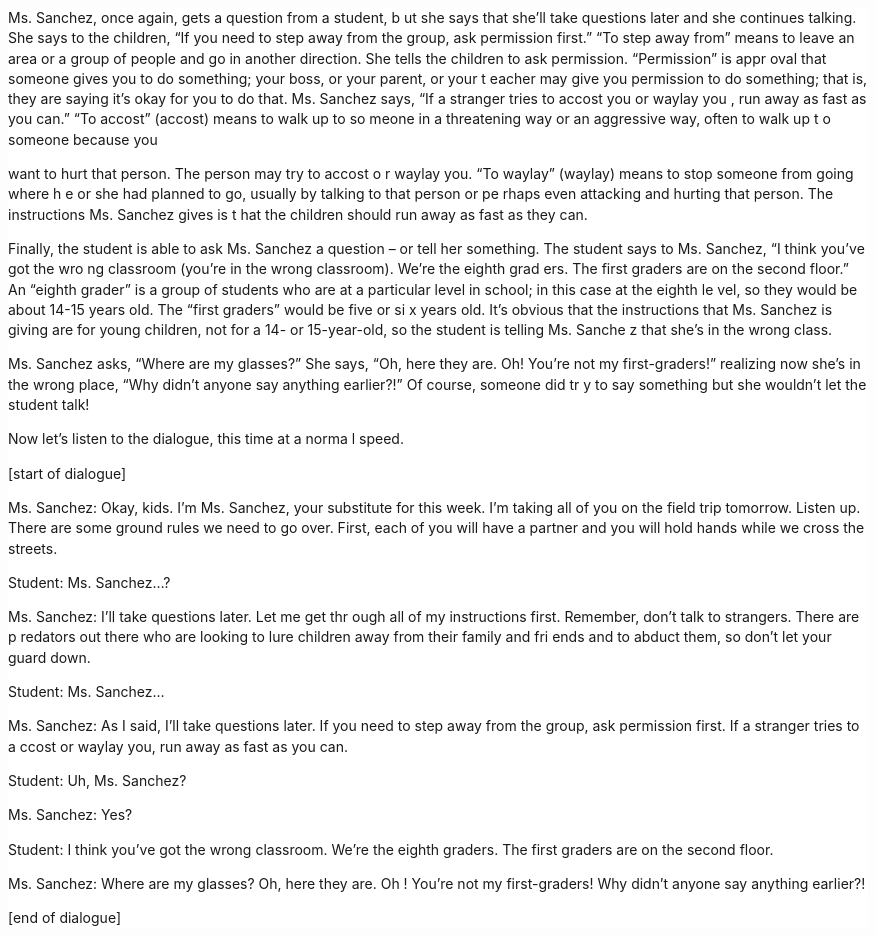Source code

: Ms. Sanchez, once again, gets a question from a student, b ut she says that she’ll take questions later and she continues talking.  She says to the children, “If you need to step away from the group, ask permission first.”  “To step away from” means to leave an area or a group of people and go in  another direction.  She tells the children to ask permission.  “Permission” is appr oval that someone gives you to do something; your boss, or your parent, or your t eacher may give you permission to do something; that is, they are saying it’s okay for you to do that. Ms. Sanchez says, “If a stranger tries to accost you or waylay you , run away as fast as you can.”  “To accost” (accost) means to walk up to so meone in a threatening way or an aggressive way, often to walk up t o someone because you

 want to hurt that person.  The person may try to accost o r waylay you.  “To waylay” (waylay) means to stop someone from going where h e or she had planned to go, usually by talking to that person or pe rhaps even attacking and hurting that person.  The instructions Ms. Sanchez gives is t hat the children should run away as fast as they can.

Finally, the student is able to ask Ms. Sanchez a question – or tell her something. The student says to Ms. Sanchez, “I think you’ve got the wro ng classroom (you’re in the wrong classroom).  We’re the eighth grad ers.  The first graders are on the second floor.”  An “eighth grader” is a group of students who are at a particular level in school; in this case at the eighth le vel, so they would be about 14-15 years old.  The “first graders” would be five or si x years old.  It’s obvious that the instructions that Ms. Sanchez is giving are for young children, not for a 14- or 15-year-old, so the student is telling Ms. Sanche z that she’s in the wrong class.

Ms. Sanchez asks, “Where are my glasses?”  She says, “Oh, here they are.  Oh! You’re not my first-graders!” realizing now she’s in the wrong place, “Why didn’t anyone say anything earlier?!”  Of course, someone did tr y to say something but she wouldn’t let the student talk!

Now let’s listen to the dialogue, this time at a norma l speed.

[start of dialogue]

Ms. Sanchez:  Okay, kids.  I’m Ms. Sanchez, your substitute for this week.  I’m taking all of you on the field trip tomorrow.  Listen  up.  There are some ground rules we need to go over.  First, each of you will have a  partner and you will hold hands while we cross the streets.

Student:  Ms. Sanchez…?

Ms. Sanchez:  I’ll take questions later.  Let me get thr ough all of my instructions first.  Remember, don’t talk to strangers.  There are p redators out there who are looking to lure children away from their family and fri ends and to abduct them, so don’t let your guard down.

Student:  Ms. Sanchez…

Ms. Sanchez:  As I said, I’ll take questions later.  If you  need to step away from the group, ask permission first.  If a stranger tries to a ccost or waylay you, run away as fast as you can.

 Student:  Uh, Ms. Sanchez?

Ms. Sanchez:  Yes?

Student:  I think you’ve got the wrong classroom.  We’re the eighth graders.  The first graders are on the second floor.

Ms. Sanchez:  Where are my glasses?  Oh, here they are.  Oh !  You’re not my first-graders!  Why didn’t anyone say anything earlier?!

[end of dialogue]
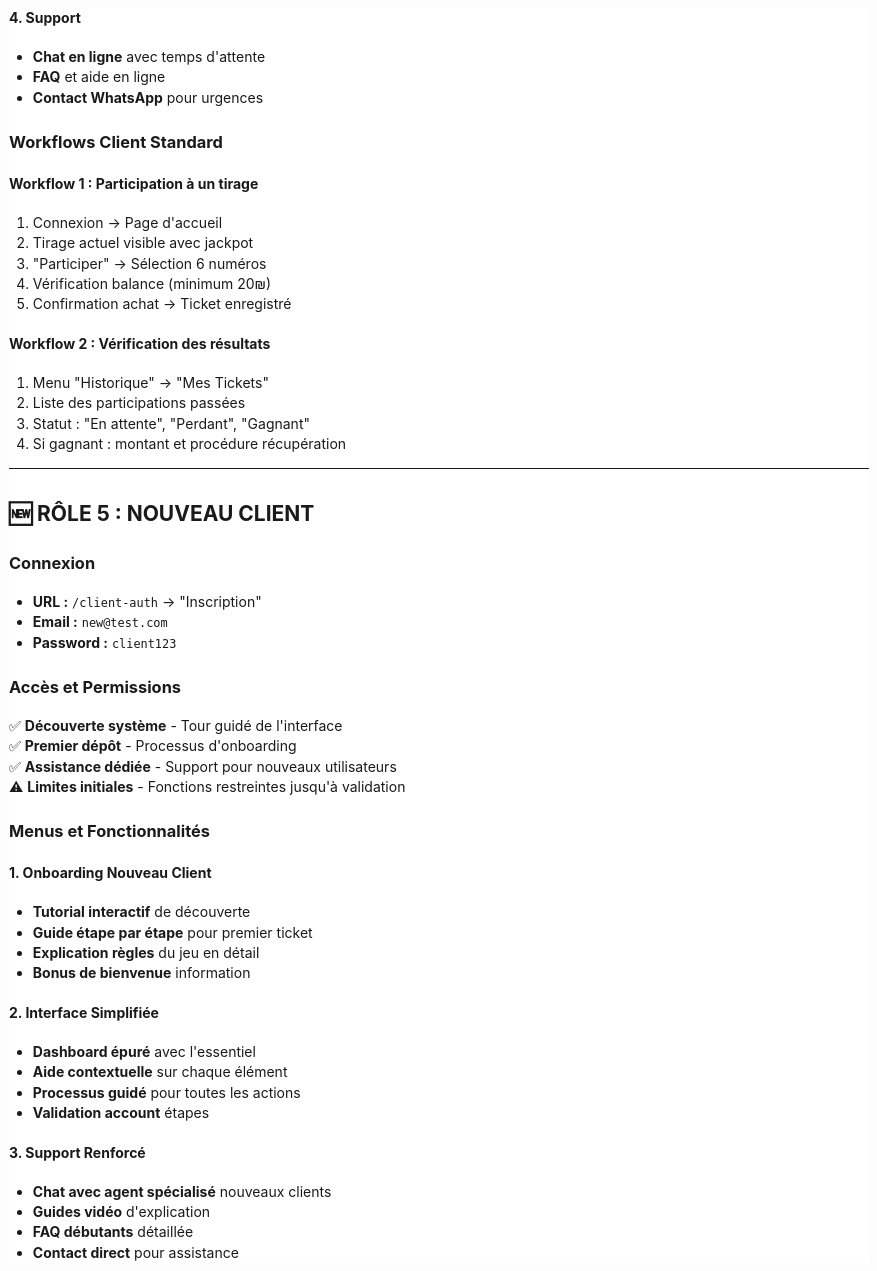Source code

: #### **4. Support**
- **Chat en ligne** avec temps d'attente
- **FAQ** et aide en ligne
- **Contact WhatsApp** pour urgences

### **Workflows Client Standard**

#### **Workflow 1 : Participation à un tirage**
1. Connexion → Page d'accueil
2. Tirage actuel visible avec jackpot
3. "Participer" → Sélection 6 numéros
4. Vérification balance (minimum 20₪)
5. Confirmation achat → Ticket enregistré

#### **Workflow 2 : Vérification des résultats**
1. Menu "Historique" → "Mes Tickets"
2. Liste des participations passées
3. Statut : "En attente", "Perdant", "Gagnant"
4. Si gagnant : montant et procédure récupération

---

## 🆕 **RÔLE 5 : NOUVEAU CLIENT**

### **Connexion**
- **URL :** `/client-auth` → "Inscription"
- **Email :** `new@test.com`
- **Password :** `client123`

### **Accès et Permissions**
✅ **Découverte système** - Tour guidé de l'interface  
✅ **Premier dépôt** - Processus d'onboarding  
✅ **Assistance dédiée** - Support pour nouveaux utilisateurs  
⚠️ **Limites initiales** - Fonctions restreintes jusqu'à validation  

### **Menus et Fonctionnalités**

#### **1. Onboarding Nouveau Client**
- **Tutorial interactif** de découverte
- **Guide étape par étape** pour premier ticket
- **Explication règles** du jeu en détail
- **Bonus de bienvenue** information

#### **2. Interface Simplifiée**
- **Dashboard épuré** avec l'essentiel
- **Aide contextuelle** sur chaque élément
- **Processus guidé** pour toutes les actions
- **Validation account** étapes

#### **3. Support Renforcé**
- **Chat avec agent spécialisé** nouveaux clients
- **Guides vidéo** d'explication
- **FAQ débutants** détaillée
- **Contact direct** pour assistance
_ _ _ _ _ _ _
● **To-do item**: Starting at the line with "### **Menus et Fonctionnalités**", copy every line down to the last one above, exactly as written and with nothing else.

● **Written reply**:
### **Menus et Fonctionnalités**

#### **1. Onboarding Nouveau Client**
- **Tutorial interactif** de découverte
- **Guide étape par étape** pour premier ticket
- **Explication règles** du jeu en détail
- **Bonus de bienvenue** information

#### **2. Interface Simplifiée**
- **Dashboard épuré** avec l'essentiel
- **Aide contextuelle** sur chaque élément
- **Processus guidé** pour toutes les actions
- **Validation account** étapes

#### **3. Support Renforcé**
- **Chat avec agent spécialisé** nouveaux clients
- **Guides vidéo** d'explication
- **FAQ débutants** détaillée
- **Contact direct** pour assistance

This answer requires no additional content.